— Assignment —
Quote the project descriptions word for word, starting at "Exploring the connection" and ending at "impact on void statistics.".

— Text shown —
--- --- ---

Melissa Ness (Associate Research Scientist; CCA/Columbia) and Megan Bedell (Associate Research Scientist)

We are interested in a variety of areas. Namely: galactic archaeology, stellar spectroscopy, chemical evolution and planetary ecosystems.

Neutron capture variability: a doppelganger study
Stellar abundances are highly correlated, although for populations with fixed supernovae abundances, the neutron capture elements look to capture information about stellar birth sites, as well as stellar evolution (e.g., atomic diffusion, mass transfer from binary systems).

Using GALAH spectra, in this project we will directly examine the variance of the neutron capture absorption features in open clusters compared to a reference sample of field stars. The results will have implications for the information captured in neutron capture abundances, chemical abundance dimensionality, birth versus ‘evolved’ abundances, and stellar populations

Alice Pisani (CCA/Cooper Union)

I am interested in a variety of areas. Namely: cosmology, large-scale structure, cosmic voids, galaxy evolution and machine learning.

Forecasting the constraining power of cosmic voids in the next generation of surveys
Cosmic voids, the large under-dense regions in the distribution of galaxies with sizes from tens to hundreds of Mpc/h are promising laboratories to extract cosmological information. The unique low-density character of voids makes them extremely sensitive to diffuse components such as neutrinos and dark energy; also, voids represent ideal environments to test modifications of gravity. Upcoming surveys will provide hundreds of thousands of voids (including Roman, SPHEREx, Euclid, DESI, PFS), enabling a comprehensive use of cosmic void statistics (see Pisani et al 2015, 2019). Statistics such as the void-galaxy cross-correlation function and the void size function have been measured from data, their use already provides competitive constraints on cosmological parameters (see e.g. Hamaus et al. 2020, Contarini et al. 2022). I am interested in exploring constraining capabilities from voids from upcoming spectroscopic surveys, but I am also open to collaborate on topics within the broader area of cosmic void science, including intersections with CMB and weak lensing. While a set of potential projects is defined upfront, I am also very open to developing a project idea together. Depending on the considered project, the work can be done with one or more CCA co-mentors.

Project ideas include:

• Accurate forecast for constraints from void statistics to be measured by the Nancy Roman Space Telescope NASA observatory (such as the void-galaxy cross-correlation function and the void size function). The project focuses on investigating the behavior of models at relatively smaller scales to enable a gain in constraints exploiting Roman’s dense sampling.

• Forecast for constraints from void statistics to be measured by the SPHEREx mission. This project aims at exploring the science from a sample of voids at (relatively) low redshift.

Exploring the connection between cosmic voids and galaxy properties
I am interested in exploring galaxy properties within voids, and their impact on void statistics for cosmology. Voids contain few, isolated galaxies, and can be seen as privileged environments to investigate galaxy properties. Additionally, void identification brings spurious voids: I am interested in exploring their characterization to increase signal-to-noise for applications relying on void statistics. While a set of potential projects is defined upfront, I am also very open to developing a project idea together. Depending on the considered project, the work can be done with one or more CCA co-mentors.

Project ideas include:

• Characterizing galaxy properties inside cosmic voids, and their impact on void statistics.

• Machine learning characterization of void properties, with a focus on the analysis of spurious voids.

--- --- ---

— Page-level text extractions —
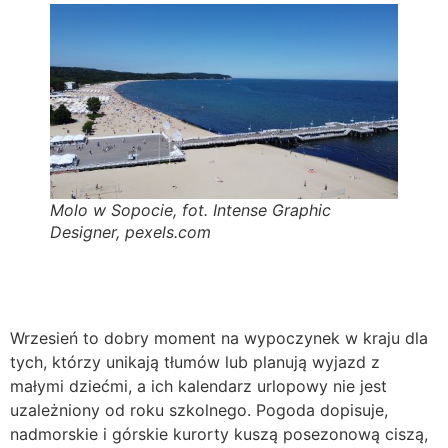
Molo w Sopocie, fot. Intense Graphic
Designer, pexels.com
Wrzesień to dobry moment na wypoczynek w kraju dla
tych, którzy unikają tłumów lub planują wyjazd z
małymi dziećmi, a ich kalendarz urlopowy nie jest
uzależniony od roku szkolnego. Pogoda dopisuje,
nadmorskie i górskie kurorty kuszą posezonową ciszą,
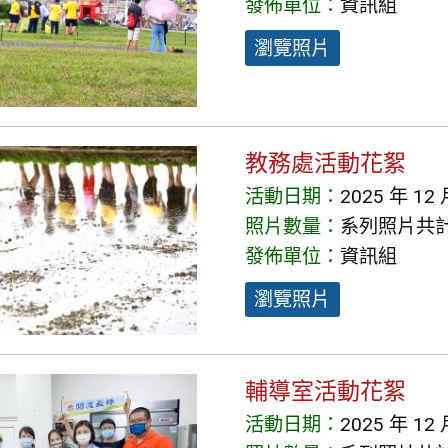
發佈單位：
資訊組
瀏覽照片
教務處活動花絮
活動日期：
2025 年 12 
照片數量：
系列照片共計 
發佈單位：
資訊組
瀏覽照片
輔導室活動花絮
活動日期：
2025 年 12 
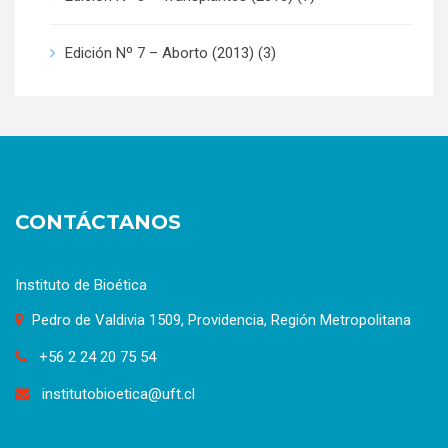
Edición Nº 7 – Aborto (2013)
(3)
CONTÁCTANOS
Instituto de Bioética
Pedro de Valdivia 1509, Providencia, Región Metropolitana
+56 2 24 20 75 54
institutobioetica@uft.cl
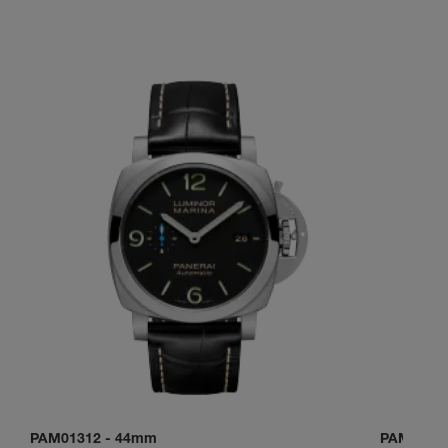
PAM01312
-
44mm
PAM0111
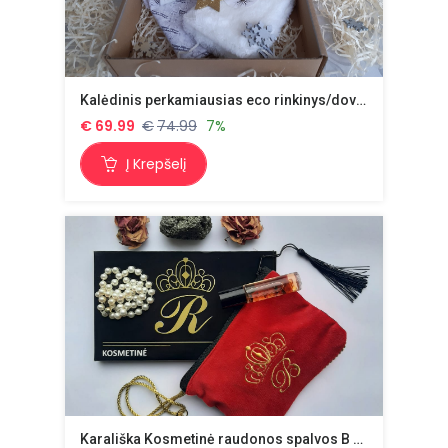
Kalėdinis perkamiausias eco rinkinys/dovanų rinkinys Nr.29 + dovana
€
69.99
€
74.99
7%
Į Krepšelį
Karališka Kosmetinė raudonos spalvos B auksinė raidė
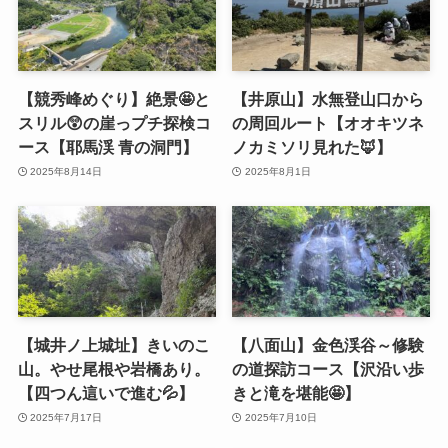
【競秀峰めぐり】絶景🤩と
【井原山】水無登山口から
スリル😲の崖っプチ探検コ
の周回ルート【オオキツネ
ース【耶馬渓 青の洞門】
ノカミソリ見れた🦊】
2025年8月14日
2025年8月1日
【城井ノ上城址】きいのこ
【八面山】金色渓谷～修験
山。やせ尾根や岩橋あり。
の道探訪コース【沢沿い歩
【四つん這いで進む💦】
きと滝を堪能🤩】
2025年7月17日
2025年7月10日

--- --- ---

— Answer to this exercise —
Exploring the connection between cosmic voids and galaxy properties
I am interested in exploring galaxy properties within voids, and their impact on void statistics for cosmology. Voids contain few, isolated galaxies, and can be seen as privileged environments to investigate galaxy properties. Additionally, void identification brings spurious voids: I am interested in exploring their characterization to increase signal-to-noise for applications relying on void statistics. While a set of potential projects is defined upfront, I am also very open to developing a project idea together. Depending on the considered project, the work can be done with one or more CCA co-mentors.

Project ideas include:

• Characterizing galaxy properties inside cosmic voids, and their impact on void statistics.